On March 16, 2019, Eifert signed a one-year contract to remain with the Bengals. He appeared in all 16 games and started four. He totaled 43 receptions for 436 receiving yards and three receiving touchdowns.

===Jacksonville Jaguars===
On March 30, 2020, the Jacksonville Jaguars signed Eifert to a two-year contract.

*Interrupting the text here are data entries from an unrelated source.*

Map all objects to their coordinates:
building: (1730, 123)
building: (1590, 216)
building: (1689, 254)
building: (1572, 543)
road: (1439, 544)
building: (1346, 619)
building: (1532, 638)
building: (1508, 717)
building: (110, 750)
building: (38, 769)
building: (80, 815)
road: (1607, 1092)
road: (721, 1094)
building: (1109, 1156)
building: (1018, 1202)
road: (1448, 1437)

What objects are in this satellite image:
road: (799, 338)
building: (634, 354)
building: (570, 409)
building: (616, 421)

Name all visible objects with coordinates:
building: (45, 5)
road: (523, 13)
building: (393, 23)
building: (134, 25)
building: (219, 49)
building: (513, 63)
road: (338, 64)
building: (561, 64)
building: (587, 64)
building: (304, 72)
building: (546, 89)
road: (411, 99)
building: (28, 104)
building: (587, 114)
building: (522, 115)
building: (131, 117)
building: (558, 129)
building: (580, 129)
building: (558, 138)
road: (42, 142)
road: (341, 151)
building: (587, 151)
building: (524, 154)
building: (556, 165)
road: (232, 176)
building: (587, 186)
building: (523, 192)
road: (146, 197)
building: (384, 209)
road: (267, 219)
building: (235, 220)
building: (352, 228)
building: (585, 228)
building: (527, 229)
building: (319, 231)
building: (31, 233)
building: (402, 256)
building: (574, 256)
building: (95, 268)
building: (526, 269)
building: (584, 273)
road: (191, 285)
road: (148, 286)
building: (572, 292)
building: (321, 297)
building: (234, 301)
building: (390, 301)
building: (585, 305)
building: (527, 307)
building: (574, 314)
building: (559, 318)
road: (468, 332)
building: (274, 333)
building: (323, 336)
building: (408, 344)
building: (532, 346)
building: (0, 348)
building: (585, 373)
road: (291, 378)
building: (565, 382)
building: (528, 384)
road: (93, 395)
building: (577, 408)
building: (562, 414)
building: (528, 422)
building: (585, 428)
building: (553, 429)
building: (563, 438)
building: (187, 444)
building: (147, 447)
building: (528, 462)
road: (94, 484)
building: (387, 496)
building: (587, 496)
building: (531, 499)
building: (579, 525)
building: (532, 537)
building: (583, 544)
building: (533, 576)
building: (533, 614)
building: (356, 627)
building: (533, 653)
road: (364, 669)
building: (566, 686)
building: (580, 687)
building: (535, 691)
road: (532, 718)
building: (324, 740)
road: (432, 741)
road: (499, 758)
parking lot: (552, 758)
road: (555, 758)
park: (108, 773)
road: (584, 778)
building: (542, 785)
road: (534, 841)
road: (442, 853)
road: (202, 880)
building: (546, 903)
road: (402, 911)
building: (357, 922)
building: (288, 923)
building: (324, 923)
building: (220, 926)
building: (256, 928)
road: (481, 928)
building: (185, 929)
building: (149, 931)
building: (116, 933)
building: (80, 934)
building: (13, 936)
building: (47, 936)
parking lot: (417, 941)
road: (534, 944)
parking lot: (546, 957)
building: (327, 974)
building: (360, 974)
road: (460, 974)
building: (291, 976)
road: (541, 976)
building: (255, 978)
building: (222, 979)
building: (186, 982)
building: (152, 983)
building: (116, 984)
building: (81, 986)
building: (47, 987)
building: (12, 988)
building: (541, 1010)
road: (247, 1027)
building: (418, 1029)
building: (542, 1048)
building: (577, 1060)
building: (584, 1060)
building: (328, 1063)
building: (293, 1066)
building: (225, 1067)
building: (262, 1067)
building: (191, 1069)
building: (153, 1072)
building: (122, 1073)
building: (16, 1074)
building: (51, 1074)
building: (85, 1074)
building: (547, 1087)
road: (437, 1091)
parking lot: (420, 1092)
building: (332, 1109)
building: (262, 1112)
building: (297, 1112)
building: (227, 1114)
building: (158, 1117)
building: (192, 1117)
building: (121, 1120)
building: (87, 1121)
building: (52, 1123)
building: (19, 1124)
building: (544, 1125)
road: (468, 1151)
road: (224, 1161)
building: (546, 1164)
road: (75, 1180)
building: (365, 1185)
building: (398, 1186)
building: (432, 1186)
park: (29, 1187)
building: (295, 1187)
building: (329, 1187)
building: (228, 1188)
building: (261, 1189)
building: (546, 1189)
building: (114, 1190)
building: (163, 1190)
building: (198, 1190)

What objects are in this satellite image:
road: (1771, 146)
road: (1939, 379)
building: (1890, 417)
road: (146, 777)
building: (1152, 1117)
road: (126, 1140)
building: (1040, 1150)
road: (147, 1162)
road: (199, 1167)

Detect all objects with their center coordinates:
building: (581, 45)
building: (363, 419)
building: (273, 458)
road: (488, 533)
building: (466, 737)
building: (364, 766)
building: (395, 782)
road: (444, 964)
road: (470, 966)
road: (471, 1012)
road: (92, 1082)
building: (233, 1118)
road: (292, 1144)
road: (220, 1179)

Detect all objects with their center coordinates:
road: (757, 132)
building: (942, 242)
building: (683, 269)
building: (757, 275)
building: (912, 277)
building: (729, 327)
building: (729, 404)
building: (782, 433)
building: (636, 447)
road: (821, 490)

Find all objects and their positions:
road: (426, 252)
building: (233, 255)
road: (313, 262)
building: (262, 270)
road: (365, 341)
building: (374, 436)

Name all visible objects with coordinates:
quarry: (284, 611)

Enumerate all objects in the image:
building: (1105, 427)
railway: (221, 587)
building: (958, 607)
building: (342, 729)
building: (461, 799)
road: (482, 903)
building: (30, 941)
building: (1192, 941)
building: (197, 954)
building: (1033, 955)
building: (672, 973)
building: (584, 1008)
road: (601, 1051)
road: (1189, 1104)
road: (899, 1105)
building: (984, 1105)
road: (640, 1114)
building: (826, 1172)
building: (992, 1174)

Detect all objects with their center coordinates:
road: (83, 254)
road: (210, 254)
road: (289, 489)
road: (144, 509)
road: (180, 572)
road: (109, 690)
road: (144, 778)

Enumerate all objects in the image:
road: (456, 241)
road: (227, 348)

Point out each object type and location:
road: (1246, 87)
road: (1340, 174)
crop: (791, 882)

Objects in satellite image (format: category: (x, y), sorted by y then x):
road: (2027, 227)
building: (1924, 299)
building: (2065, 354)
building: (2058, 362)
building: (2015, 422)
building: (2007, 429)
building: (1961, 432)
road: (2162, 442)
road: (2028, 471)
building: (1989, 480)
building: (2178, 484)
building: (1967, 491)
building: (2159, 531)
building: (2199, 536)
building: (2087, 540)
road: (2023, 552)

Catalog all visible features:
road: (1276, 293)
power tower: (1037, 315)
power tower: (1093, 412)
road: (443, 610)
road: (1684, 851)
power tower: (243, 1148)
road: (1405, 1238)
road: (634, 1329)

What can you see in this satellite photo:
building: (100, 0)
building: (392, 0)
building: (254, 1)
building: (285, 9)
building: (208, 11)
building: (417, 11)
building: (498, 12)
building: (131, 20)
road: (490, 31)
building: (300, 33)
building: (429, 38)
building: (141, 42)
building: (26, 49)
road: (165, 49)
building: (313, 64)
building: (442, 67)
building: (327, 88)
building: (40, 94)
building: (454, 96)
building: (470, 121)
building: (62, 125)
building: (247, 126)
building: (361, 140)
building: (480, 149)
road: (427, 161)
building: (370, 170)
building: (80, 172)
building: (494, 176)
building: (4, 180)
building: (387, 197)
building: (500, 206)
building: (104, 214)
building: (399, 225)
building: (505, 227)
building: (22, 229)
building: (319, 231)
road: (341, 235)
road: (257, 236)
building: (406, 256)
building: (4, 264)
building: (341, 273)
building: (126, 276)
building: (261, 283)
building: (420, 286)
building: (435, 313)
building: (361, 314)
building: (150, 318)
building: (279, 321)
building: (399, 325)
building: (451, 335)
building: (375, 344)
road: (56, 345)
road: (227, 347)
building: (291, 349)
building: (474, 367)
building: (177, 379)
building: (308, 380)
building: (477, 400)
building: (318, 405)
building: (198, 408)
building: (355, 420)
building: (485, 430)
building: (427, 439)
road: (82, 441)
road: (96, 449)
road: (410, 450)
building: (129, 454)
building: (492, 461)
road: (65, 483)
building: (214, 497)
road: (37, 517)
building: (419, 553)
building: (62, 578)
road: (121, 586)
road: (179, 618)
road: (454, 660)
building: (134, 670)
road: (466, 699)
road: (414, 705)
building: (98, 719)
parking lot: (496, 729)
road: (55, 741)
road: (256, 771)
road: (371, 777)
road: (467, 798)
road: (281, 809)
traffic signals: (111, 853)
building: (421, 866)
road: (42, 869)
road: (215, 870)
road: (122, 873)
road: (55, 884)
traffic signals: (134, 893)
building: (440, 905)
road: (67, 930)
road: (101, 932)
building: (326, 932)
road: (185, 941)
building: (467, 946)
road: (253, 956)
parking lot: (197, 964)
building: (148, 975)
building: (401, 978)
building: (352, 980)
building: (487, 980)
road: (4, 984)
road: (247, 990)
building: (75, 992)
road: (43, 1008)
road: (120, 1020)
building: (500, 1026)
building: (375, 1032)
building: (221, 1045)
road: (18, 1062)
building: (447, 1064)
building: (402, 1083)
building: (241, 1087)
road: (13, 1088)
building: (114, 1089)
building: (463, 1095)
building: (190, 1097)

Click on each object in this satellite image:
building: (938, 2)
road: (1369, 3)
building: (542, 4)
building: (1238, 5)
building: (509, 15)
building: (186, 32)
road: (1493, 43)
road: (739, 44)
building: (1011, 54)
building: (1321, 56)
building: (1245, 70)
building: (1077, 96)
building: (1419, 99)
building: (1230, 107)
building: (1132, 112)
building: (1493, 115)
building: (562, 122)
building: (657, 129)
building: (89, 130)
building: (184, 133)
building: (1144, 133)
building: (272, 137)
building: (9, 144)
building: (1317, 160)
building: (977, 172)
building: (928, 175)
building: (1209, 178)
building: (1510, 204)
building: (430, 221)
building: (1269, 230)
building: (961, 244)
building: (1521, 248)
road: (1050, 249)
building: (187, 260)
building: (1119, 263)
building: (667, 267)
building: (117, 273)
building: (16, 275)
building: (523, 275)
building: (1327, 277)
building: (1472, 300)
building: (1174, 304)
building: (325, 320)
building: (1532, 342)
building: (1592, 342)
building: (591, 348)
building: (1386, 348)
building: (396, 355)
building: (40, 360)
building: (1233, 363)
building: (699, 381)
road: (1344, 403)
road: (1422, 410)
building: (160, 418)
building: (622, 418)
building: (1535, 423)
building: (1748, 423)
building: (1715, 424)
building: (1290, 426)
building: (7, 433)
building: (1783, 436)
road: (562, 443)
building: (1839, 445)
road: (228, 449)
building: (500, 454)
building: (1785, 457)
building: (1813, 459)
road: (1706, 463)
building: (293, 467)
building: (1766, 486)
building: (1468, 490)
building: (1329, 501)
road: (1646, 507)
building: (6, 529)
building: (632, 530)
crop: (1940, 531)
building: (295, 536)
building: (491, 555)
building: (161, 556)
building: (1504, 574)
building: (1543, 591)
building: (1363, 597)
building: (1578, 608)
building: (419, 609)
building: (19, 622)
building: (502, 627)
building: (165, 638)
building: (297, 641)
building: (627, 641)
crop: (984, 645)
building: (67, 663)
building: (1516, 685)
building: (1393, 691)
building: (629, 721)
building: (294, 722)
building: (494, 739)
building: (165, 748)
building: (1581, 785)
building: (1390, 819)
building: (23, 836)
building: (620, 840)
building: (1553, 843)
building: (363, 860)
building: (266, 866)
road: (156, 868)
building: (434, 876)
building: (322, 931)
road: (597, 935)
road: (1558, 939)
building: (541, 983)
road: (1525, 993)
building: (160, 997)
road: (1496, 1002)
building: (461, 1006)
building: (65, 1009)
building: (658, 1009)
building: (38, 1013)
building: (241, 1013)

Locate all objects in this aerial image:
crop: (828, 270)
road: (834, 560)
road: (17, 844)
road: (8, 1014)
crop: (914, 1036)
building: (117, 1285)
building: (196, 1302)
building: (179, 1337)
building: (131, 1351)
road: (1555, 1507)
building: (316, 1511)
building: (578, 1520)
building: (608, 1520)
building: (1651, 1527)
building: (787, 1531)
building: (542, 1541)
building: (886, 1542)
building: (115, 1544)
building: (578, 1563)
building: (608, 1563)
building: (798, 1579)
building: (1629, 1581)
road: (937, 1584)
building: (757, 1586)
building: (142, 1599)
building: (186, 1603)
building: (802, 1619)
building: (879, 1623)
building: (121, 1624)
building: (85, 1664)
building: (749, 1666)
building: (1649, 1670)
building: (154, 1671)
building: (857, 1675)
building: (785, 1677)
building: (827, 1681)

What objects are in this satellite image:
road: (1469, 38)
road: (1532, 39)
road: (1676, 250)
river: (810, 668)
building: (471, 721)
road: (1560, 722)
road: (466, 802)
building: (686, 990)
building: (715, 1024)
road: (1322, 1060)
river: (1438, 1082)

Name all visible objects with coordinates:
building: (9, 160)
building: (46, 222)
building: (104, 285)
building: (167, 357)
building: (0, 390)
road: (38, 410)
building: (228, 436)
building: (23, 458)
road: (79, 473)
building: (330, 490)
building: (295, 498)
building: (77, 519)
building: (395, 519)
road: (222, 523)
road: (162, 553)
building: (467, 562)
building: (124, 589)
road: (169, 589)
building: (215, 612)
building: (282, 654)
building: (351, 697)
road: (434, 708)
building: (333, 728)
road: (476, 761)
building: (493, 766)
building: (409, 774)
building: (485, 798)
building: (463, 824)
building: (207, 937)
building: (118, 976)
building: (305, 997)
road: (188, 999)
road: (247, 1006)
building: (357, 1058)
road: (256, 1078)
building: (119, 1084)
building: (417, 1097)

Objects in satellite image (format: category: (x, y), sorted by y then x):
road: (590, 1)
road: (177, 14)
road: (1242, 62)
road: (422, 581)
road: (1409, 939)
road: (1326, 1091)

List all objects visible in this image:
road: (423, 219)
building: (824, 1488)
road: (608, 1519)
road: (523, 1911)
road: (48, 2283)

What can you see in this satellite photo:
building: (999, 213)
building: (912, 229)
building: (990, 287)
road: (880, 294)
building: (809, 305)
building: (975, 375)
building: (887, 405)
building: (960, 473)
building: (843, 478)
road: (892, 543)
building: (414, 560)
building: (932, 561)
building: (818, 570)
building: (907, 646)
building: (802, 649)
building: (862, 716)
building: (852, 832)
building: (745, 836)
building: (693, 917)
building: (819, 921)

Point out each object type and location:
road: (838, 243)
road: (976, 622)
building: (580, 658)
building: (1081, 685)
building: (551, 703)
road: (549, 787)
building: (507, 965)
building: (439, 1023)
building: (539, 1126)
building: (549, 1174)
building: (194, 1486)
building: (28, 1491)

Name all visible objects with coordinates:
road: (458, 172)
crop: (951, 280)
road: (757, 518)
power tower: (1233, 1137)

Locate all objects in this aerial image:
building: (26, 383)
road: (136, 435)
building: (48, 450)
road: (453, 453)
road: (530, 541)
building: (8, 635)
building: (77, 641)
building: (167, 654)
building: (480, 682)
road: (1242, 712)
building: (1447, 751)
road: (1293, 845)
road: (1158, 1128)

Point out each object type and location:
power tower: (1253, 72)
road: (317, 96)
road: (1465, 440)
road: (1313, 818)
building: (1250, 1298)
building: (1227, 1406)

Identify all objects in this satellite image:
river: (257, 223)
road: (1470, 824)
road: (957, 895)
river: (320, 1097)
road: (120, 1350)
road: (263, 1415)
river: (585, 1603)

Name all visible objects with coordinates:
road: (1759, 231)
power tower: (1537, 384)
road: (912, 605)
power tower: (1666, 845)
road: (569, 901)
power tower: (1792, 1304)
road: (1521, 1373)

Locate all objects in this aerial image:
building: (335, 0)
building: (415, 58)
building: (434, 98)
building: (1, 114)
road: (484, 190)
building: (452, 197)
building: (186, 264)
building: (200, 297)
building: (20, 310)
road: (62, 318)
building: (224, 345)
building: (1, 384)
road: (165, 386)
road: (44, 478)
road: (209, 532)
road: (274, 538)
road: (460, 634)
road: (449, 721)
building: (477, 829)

In Week 2 against the Tennessee Titans, Eifert caught three passes for 36 yards and his first touchdown as a Jaguar during the 33–30 loss. He finished the 2020 season with 36 receptions for 349 receiving yards and two receiving touchdowns. In February 2021, the Jaguars declined Eifert's team option.

==Career statistics==

===NFL===

| Year | Team | Games |  | Receiving |  |  |  |  |
| GP | GS | Rec | Yds | Avg | Lng | TD |
| 2013 | CIN | 15 | 15 | 39 | 445 | 11.4 | 61 | 2 |
| 2014 | CIN | 1 | 1 | 3 | 37 | 12.3 | 20 | 0 |
| 2015 | CIN | 13 | 12 | 52 | 615 | 11.8 | 31 | 13 |
| 2016 | CIN | 8 | 2 | 29 | 394 | 13.6 | 71 | 5 |
| 2017 | CIN | 2 | 1 | 4 | 46 | 11.5 | 22 | 0 |
| 2018 | CIN | 4 | 2 | 15 | 179 | 11.9 | 29 | 1 |
| 2019 | CIN | 16 | 4 | 43 | 436 | 10.1 | 27 | 3 |
| 2020 | JAX | 15 | 4 | 36 | 349 | 9.7 | 28 | 2 |
| Career |  | 74 | 41 | 221 | 2,501 | 11.3 | 71 | 26 |

=== College ===

| Season | Team | GP | Receiving |  |  |  |
| Rec | Yds | Avg | TD |
| 2010 | Notre Dame | 11 | 27 | 352 | 13.0 | 2 |
| 2011 | Notre Dame | 13 | 63 | 803 | 12.7 | 5 |
| 2012 | Notre Dame | 13 | 50 | 685 | 13.7 | 4 |
| Career |  | 37 | 140 | 1,840 | 13.1 | 11 |

==Personal life==
Eifert's brother Grady played basketball for Purdue and started on the 2018–19 team. He moved on to become a graduate assistant for the Boilermakers following his collegiate career. Eifert's brother-in-law is former Dallas Cowboys guard Zack Martin, who is married to Eifert's sister, Morgan. Martin and Eifert were teammates and roommates at the University of Notre Dame.